### What is needed
Your job is to set down the stretch of entries that opens with the line containing "X151714286Y-33900001D01*" and closes with the line containing "X155571428Y-35328572D02*". Keep both end lines, copy each exactly, and add nothing.

### Data listing
'''

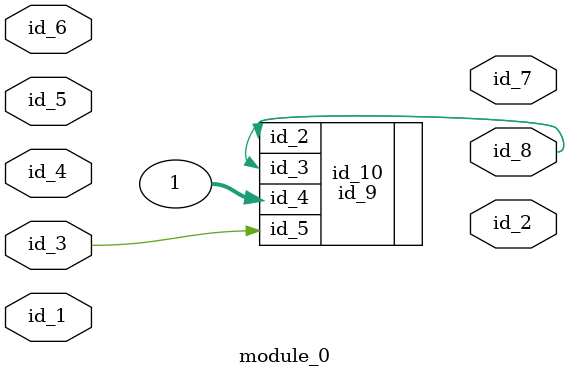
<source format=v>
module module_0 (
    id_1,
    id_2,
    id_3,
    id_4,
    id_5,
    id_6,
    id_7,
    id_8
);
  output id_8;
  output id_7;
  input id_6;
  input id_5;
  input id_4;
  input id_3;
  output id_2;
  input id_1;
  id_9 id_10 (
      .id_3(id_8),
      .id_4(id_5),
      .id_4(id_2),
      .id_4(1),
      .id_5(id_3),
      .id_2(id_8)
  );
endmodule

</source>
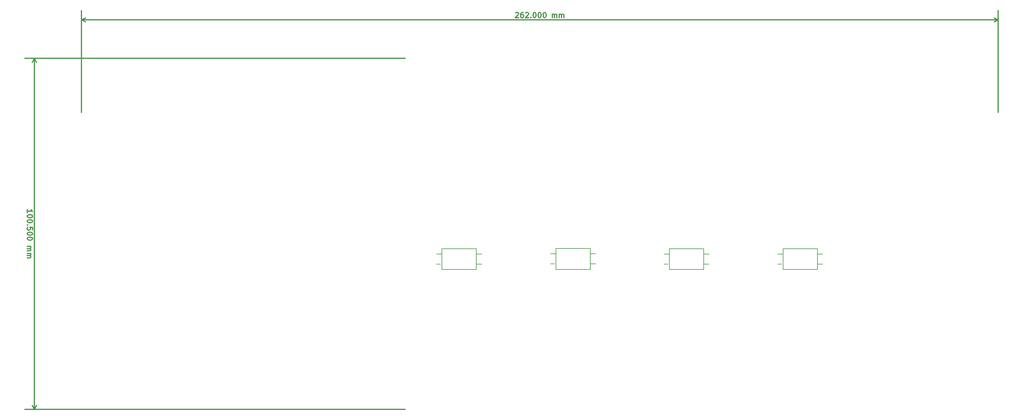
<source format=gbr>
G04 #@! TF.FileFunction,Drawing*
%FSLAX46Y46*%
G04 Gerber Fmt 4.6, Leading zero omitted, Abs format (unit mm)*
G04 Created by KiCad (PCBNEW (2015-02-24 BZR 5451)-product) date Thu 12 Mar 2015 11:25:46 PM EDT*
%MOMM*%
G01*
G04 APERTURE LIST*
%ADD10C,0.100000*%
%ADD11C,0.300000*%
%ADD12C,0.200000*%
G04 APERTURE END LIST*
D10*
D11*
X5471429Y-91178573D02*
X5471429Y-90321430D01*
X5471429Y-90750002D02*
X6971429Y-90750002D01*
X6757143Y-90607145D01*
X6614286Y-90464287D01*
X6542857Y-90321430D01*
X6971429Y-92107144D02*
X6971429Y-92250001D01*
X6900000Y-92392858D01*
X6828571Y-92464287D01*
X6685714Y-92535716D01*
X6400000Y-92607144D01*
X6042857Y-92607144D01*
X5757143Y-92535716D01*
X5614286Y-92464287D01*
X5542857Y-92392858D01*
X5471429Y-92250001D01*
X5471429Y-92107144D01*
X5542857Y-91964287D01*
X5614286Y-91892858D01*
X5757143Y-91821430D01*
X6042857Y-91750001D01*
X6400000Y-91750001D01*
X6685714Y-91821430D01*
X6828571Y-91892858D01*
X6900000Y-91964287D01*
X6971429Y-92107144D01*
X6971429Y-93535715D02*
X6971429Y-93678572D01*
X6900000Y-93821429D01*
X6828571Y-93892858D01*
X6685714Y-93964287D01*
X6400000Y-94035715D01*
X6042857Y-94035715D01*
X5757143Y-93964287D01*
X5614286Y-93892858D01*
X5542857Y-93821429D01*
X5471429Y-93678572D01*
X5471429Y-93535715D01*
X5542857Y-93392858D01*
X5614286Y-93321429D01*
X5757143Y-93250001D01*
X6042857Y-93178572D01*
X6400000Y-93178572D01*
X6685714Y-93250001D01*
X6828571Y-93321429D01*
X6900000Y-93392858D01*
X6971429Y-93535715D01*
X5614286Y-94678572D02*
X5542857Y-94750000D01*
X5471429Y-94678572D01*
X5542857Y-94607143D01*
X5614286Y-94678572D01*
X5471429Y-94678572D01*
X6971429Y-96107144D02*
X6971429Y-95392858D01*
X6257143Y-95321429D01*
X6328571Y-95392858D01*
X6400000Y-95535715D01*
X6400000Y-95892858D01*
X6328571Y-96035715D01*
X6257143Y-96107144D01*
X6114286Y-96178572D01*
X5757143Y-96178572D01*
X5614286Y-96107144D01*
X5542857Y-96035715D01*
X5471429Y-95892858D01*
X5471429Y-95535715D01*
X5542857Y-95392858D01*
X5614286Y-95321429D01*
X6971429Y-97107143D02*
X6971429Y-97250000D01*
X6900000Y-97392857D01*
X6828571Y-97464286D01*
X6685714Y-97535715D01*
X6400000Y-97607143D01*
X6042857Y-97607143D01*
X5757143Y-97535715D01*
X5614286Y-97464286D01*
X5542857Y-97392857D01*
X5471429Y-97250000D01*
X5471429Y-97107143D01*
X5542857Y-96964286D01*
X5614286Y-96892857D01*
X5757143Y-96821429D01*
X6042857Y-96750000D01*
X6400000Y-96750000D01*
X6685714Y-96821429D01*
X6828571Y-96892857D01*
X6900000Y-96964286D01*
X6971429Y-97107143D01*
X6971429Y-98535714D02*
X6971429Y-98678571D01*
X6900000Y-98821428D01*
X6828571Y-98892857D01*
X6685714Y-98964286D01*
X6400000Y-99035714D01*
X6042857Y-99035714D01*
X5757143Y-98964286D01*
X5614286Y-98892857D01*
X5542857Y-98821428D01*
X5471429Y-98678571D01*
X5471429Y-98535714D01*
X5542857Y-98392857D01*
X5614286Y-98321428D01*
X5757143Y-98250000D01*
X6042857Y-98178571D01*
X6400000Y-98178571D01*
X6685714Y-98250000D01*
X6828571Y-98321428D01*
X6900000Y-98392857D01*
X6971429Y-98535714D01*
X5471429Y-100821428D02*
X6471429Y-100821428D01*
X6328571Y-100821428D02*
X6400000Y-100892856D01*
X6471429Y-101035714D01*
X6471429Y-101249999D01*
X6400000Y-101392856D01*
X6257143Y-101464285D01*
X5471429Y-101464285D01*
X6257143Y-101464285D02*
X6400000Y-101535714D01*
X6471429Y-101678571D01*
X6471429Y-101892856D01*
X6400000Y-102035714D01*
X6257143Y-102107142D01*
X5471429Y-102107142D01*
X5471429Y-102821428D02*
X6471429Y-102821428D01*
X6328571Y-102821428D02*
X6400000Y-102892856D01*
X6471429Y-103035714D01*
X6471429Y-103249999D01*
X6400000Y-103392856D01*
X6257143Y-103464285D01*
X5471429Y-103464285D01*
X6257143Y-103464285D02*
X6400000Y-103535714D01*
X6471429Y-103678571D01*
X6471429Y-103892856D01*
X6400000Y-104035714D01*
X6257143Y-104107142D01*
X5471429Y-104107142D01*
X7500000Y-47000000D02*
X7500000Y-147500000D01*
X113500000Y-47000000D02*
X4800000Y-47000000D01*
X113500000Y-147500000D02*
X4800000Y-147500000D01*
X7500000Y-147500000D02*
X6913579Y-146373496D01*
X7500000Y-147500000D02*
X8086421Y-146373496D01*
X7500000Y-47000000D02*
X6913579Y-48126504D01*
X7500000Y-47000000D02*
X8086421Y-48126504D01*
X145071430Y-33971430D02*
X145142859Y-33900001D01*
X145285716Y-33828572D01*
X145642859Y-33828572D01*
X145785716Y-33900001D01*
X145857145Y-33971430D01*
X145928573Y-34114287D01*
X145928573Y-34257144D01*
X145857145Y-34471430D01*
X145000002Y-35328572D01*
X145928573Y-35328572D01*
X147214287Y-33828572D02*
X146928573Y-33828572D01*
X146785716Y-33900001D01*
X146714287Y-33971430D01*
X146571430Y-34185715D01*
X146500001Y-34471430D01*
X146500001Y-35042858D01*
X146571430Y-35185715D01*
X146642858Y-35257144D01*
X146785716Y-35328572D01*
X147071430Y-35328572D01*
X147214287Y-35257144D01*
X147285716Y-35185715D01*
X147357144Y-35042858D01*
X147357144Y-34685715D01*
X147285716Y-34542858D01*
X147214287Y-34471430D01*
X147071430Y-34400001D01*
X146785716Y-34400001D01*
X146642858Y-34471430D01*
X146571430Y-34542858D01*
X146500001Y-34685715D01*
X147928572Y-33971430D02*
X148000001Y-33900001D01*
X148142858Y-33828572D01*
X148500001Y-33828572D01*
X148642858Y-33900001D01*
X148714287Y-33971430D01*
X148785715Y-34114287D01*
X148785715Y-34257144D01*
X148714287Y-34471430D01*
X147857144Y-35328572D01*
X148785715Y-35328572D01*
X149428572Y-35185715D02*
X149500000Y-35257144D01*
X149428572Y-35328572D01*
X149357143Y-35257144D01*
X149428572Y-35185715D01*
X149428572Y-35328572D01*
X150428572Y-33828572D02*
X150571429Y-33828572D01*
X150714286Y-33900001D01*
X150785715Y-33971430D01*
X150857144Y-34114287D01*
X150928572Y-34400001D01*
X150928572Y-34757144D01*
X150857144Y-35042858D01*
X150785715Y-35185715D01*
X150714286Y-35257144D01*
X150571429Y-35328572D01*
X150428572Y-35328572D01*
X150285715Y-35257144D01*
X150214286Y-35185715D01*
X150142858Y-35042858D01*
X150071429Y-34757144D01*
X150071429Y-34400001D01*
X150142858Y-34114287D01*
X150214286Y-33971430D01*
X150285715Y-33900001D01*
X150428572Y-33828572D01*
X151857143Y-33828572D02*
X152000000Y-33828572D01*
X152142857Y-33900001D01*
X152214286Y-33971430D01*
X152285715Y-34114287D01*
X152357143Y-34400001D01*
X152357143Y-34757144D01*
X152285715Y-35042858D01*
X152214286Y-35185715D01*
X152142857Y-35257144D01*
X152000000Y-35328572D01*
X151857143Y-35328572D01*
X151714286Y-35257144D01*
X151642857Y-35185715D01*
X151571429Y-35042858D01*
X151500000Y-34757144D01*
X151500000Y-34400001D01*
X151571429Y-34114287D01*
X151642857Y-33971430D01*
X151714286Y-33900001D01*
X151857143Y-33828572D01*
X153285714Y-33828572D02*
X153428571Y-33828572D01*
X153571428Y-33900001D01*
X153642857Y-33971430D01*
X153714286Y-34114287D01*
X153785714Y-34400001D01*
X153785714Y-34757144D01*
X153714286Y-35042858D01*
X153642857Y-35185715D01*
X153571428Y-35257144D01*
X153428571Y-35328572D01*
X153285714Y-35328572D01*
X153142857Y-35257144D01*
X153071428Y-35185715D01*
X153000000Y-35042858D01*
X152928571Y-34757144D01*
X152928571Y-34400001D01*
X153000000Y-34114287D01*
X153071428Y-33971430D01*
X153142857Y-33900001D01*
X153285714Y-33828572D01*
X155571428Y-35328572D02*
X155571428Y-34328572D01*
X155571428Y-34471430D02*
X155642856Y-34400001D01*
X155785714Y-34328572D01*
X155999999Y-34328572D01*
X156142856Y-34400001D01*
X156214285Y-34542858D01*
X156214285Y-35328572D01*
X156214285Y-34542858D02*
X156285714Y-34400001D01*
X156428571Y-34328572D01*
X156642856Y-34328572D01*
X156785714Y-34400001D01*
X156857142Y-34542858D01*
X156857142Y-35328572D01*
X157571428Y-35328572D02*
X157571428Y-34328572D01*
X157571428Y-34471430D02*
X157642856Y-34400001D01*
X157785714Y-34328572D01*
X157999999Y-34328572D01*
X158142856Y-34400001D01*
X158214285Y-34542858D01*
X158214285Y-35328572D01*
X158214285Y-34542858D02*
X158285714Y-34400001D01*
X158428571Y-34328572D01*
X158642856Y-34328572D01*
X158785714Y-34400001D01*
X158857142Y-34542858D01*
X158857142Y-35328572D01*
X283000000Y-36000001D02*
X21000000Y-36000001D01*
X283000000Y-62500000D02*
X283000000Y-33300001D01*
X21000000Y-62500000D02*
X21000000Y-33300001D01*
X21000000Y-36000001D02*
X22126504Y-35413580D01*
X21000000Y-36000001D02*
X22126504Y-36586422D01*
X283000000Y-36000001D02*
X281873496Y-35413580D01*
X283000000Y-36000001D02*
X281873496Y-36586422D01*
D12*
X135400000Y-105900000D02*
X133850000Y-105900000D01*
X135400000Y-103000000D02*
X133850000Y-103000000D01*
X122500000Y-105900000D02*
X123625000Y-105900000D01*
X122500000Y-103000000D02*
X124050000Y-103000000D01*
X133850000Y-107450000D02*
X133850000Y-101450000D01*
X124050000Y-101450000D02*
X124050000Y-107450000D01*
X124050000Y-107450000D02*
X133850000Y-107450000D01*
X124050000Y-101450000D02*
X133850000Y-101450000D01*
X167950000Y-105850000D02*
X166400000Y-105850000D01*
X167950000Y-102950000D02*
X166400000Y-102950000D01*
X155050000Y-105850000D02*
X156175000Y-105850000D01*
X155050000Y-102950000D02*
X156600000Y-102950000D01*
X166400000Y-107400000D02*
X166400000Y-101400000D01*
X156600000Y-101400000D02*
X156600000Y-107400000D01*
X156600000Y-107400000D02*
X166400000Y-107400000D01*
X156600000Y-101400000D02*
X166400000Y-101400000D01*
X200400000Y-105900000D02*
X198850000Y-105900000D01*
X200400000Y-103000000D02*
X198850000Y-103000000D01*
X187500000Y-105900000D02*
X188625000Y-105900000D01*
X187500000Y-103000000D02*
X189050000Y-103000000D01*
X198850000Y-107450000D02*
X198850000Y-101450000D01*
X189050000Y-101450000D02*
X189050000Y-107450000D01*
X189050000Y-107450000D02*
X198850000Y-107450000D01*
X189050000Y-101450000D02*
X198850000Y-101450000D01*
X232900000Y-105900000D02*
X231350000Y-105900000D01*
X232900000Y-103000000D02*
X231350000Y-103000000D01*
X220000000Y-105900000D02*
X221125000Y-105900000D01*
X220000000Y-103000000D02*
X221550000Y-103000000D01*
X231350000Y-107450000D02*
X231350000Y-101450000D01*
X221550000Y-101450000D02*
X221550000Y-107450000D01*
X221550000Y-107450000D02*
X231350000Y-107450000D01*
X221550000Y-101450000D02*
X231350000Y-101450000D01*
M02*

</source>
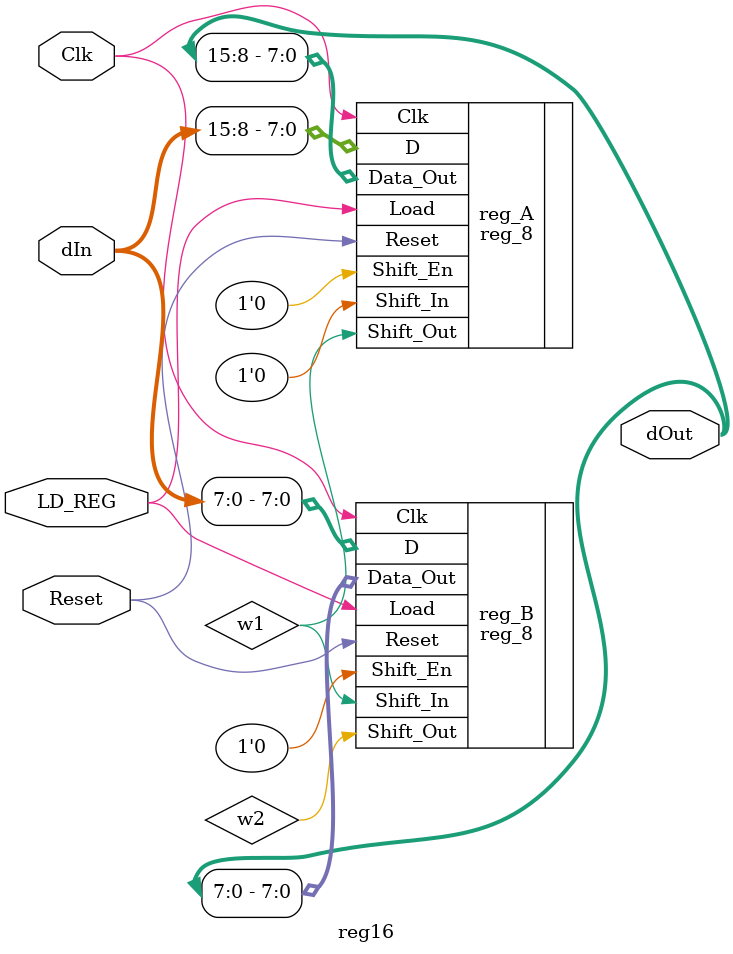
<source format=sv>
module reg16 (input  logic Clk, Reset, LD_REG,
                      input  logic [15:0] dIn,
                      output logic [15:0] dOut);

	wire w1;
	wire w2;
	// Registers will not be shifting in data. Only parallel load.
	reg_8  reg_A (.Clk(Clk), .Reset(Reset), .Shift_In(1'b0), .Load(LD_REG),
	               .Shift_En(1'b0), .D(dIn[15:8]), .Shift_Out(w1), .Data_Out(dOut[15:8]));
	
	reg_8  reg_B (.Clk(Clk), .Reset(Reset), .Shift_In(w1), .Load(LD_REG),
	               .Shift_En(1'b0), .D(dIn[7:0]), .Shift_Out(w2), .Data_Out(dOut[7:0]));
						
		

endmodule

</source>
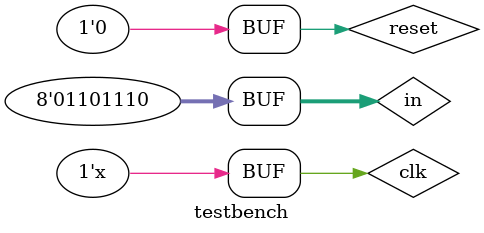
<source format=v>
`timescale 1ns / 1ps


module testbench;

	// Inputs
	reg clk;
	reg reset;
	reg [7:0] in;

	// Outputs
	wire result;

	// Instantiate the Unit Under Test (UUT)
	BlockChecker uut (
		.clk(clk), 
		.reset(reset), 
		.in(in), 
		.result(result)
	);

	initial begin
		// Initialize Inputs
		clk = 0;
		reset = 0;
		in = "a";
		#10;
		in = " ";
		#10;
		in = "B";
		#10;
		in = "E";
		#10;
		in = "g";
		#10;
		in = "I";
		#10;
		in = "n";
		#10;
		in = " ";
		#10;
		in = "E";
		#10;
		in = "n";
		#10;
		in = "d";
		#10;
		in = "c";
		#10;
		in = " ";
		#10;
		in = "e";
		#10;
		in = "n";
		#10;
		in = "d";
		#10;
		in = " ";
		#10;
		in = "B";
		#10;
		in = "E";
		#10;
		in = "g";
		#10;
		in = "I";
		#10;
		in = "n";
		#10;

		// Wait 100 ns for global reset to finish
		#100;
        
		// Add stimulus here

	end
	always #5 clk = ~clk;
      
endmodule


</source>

'''

### Finished exercise
X151714286Y-33900001D01*
X151857143Y-33828572D01*
X153285714Y-33828572D02*
X153428571Y-33828572D01*
X153571428Y-33900001D01*
X153642857Y-33971430D01*
X153714286Y-34114287D01*
X153785714Y-34400001D01*
X153785714Y-34757144D01*
X153714286Y-35042858D01*
X153642857Y-35185715D01*
X153571428Y-35257144D01*
X153428571Y-35328572D01*
X153285714Y-35328572D01*
X153142857Y-35257144D01*
X153071428Y-35185715D01*
X153000000Y-35042858D01*
X152928571Y-34757144D01*
X152928571Y-34400001D01*
X153000000Y-34114287D01*
X153071428Y-33971430D01*
X153142857Y-33900001D01*
X153285714Y-33828572D01*
X155571428Y-35328572D02*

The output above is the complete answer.